Snooky by Stephan Baumegger
Stephan Baumegger designs some very interesting puzzles and my favourite burrs from him have been his 6 piece burr variants with complex piece shapes that turn the puzzle into a sort of burr with a maze. The Snooky is just one such is just 6 pieces but the basic sticks (Pink Oak) have been modified by the addiction of small Wenge extensions. These extensions make it look very attractive but block many moves that you might want to try. The difficulty level is not particularly high at (which to me is a good thing) and the number of blind ends is just right. There are quite a few moves to start with, but once the beginning of the correct pathway is found then the disassembly is a matter of exploration. I really enjoyed it and had done enough back and forth that I was also able to reassemble it without Burrtools.

Snooky pieces
All in all, a lovely addition to any burr collector’s display.

Corner pack

Corner Pack by Lucie Pauwels
Corner pack by Lucie Pauwels looks absolutely stunning with a pair of very striking woods - the box is made from Acacia and the rather complex pieces to be placed inside the box are a nice grained Wenge. It arrives with all the pieces inside but flush with the top surface. There are 3 L-shapes of various sizes and 7 corner pieces as you can see in the photo. All the pieces need to be placed inside the box to end up with the pieces under the lip which is on 3 of the 4 sides. This means there are a lot of complex shapes to be placed and a restricted entry as well. Once packed, the entrance to the box will be completely filled.

This is an incredibly difficult challenge which I have failed to solve after 3 days of attempts. There is certainly a logic to this because the pieces are quite complex and the correct way to make them link together is rather awkward and then trying to get that to happen through the top hole has proved completely impossible for me so far - I will keep at it! This is an essential for you packing puzzle aficionados.


Detonator by James Fortune
James Fortune has appeared in the puzzle world in the last couple of years and this is the first puzzle of his that I have tried. He designs fairly complex burr type puzzles (and also SD puzzles) which he 3D prints and sells from his web store. I have not bought any as yet but should probably remedy that soon. As always, I think that most puzzles look much nicer in wood and the gorgeous detonator made by Jakub and Jaroslav here is made from a vibrant Padauk, Wenge and Garapa. It looks just like one of the detonator boxes you would see in the old cartoons.
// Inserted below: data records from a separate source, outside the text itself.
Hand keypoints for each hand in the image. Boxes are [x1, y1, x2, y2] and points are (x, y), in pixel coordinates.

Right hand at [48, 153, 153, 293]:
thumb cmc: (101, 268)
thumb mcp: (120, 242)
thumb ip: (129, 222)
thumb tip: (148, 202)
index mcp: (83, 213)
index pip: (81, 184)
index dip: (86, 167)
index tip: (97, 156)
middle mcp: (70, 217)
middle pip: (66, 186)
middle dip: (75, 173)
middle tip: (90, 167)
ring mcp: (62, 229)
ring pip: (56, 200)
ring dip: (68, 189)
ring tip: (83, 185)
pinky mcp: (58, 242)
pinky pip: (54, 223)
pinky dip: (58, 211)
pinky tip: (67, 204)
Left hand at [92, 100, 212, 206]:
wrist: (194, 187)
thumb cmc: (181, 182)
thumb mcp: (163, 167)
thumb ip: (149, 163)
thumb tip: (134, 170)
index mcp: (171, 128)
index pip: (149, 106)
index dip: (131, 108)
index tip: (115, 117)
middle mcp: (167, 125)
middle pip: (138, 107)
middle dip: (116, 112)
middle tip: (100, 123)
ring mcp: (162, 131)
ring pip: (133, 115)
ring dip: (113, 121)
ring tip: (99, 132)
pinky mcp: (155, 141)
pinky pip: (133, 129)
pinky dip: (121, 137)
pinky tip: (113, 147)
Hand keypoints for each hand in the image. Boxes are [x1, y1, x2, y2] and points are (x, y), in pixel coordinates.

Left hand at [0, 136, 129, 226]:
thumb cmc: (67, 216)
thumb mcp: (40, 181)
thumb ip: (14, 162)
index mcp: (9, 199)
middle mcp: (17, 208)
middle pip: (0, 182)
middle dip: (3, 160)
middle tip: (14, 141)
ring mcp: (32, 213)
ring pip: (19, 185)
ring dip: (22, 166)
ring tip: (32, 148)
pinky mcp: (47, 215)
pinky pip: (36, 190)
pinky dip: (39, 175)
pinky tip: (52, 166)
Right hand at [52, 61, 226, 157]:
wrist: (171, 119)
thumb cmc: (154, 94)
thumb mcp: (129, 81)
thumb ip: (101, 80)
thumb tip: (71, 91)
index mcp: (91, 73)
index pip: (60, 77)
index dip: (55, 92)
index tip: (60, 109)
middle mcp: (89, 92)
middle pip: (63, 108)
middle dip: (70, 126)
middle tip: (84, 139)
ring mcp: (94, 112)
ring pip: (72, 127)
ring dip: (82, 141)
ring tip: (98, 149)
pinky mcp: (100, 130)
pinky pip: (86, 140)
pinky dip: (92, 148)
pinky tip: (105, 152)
It is not for the faint hearted as it has a solution level of The version here has quite a lot of moves which lead to several possible pathways. So far I have not managed to get very far due to my need to keep moving back and forth so as not to get lost. The movements are beautifully smooth and the bevelled pieces don't catch on each other preventing discovery. This is going to be a difficult puzzle to solve but should be a lot of fun. It will look glorious on display as well.
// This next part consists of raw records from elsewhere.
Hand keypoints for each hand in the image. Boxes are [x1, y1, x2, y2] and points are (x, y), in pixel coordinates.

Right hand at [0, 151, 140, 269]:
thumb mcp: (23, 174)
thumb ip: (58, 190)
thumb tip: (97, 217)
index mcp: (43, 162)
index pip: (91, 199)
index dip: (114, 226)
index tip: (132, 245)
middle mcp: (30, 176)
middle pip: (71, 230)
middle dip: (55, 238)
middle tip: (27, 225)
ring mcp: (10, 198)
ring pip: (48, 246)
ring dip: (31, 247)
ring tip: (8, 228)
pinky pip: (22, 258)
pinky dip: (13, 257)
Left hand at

So what should you buy? Well, I would suggest all of them! But if you cannot manage that extravagance then pick those that meet your own puzzle preferences. BUT Everyone should get Eros! Everyone should get the Rosebud (don't forget the jig) and my next favourite amongst them has to be the Dracula.


  1. Wow! Those look great! One tweak to Rosebud which I like is too drill a small hole in one piece (see Coffin's Compendium for the exact location). If you place a peg there, the puzzle can expand, but not come apart. That way you can hand the puzzle to people to enjoy the coordinate motion, but it will not come apart.
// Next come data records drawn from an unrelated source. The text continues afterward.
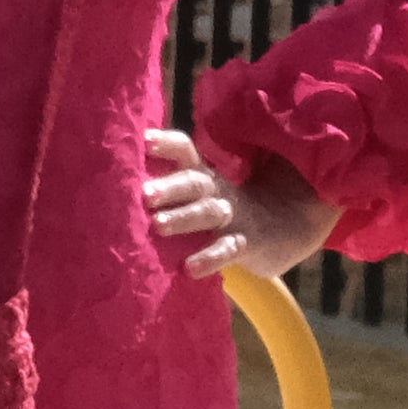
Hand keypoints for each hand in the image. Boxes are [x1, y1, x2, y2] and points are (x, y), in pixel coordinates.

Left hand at [147, 127, 334, 287]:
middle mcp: (218, 192)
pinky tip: (190, 268)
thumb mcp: (204, 192)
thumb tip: (120, 185)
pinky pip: (228, 249)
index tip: (145, 140)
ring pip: (209, 213)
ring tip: (158, 224)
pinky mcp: (247, 244)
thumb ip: (171, 185)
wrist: (287, 228)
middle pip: (196, 183)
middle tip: (145, 193)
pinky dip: (210, 258)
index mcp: (204, 176)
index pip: (187, 153)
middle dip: (171, 186)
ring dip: (183, 217)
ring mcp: (235, 217)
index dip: (168, 145)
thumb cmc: (227, 208)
    1. That sounds like a great idea George but there’s no way I’m using a drill on my beautiful puzzle! I’ll be quite happy not handing it to anyone.

    2. Yes, of course. I was hoping Pelikan might read this.

    3. I think they are all made and assembled already. I can’t imagine them going back and altering them all now.

  2. I made a short video of Rosebud coming apart:

    1. George, that is an amazing animation! It doesn’t help with the assembly but is wonderful to watch!